— TASK TO CARRY OUT —
Reproduce each line below without any alteration.

Stored data entries:

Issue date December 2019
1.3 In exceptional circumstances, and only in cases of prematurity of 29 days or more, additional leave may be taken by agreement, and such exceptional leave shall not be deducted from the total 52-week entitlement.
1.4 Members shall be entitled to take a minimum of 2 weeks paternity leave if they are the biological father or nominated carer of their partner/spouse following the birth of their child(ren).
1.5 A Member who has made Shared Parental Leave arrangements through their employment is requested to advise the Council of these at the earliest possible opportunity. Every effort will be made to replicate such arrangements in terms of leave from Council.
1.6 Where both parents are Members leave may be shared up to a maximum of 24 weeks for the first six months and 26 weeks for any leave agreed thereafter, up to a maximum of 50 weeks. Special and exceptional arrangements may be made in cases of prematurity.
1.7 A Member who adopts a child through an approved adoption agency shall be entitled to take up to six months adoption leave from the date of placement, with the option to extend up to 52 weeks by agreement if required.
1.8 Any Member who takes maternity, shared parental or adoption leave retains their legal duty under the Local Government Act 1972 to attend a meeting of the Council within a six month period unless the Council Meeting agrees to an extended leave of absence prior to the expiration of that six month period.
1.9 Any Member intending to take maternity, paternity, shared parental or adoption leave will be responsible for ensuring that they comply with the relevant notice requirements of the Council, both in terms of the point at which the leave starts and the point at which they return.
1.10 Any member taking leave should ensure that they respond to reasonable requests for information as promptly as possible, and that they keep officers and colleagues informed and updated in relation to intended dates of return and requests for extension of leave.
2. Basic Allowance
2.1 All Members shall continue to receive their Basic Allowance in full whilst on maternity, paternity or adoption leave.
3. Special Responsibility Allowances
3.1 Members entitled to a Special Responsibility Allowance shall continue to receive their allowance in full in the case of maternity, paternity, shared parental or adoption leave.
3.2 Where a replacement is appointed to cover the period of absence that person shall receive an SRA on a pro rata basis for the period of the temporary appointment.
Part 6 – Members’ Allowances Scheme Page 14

— WRITTEN ANSWER —
Issue date December 2019
1.3 In exceptional circumstances, and only in cases of prematurity of 29 days or more, additional leave may be taken by agreement, and such exceptional leave shall not be deducted from the total 52-week entitlement.
1.4 Members shall be entitled to take a minimum of 2 weeks paternity leave if they are the biological father or nominated carer of their partner/spouse following the birth of their child(ren).
1.5 A Member who has made Shared Parental Leave arrangements through their employment is requested to advise the Council of these at the earliest possible opportunity. Every effort will be made to replicate such arrangements in terms of leave from Council.
1.6 Where both parents are Members leave may be shared up to a maximum of 24 weeks for the first six months and 26 weeks for any leave agreed thereafter, up to a maximum of 50 weeks. Special and exceptional arrangements may be made in cases of prematurity.
1.7 A Member who adopts a child through an approved adoption agency shall be entitled to take up to six months adoption leave from the date of placement, with the option to extend up to 52 weeks by agreement if required.
1.8 Any Member who takes maternity, shared parental or adoption leave retains their legal duty under the Local Government Act 1972 to attend a meeting of the Council within a six month period unless the Council Meeting agrees to an extended leave of absence prior to the expiration of that six month period.
1.9 Any Member intending to take maternity, paternity, shared parental or adoption leave will be responsible for ensuring that they comply with the relevant notice requirements of the Council, both in terms of the point at which the leave starts and the point at which they return.
1.10 Any member taking leave should ensure that they respond to reasonable requests for information as promptly as possible, and that they keep officers and colleagues informed and updated in relation to intended dates of return and requests for extension of leave.
2. Basic Allowance
2.1 All Members shall continue to receive their Basic Allowance in full whilst on maternity, paternity or adoption leave.
3. Special Responsibility Allowances
3.1 Members entitled to a Special Responsibility Allowance shall continue to receive their allowance in full in the case of maternity, paternity, shared parental or adoption leave.
3.2 Where a replacement is appointed to cover the period of absence that person shall receive an SRA on a pro rata basis for the period of the temporary appointment.
Part 6 – Members’ Allowances Scheme Page 14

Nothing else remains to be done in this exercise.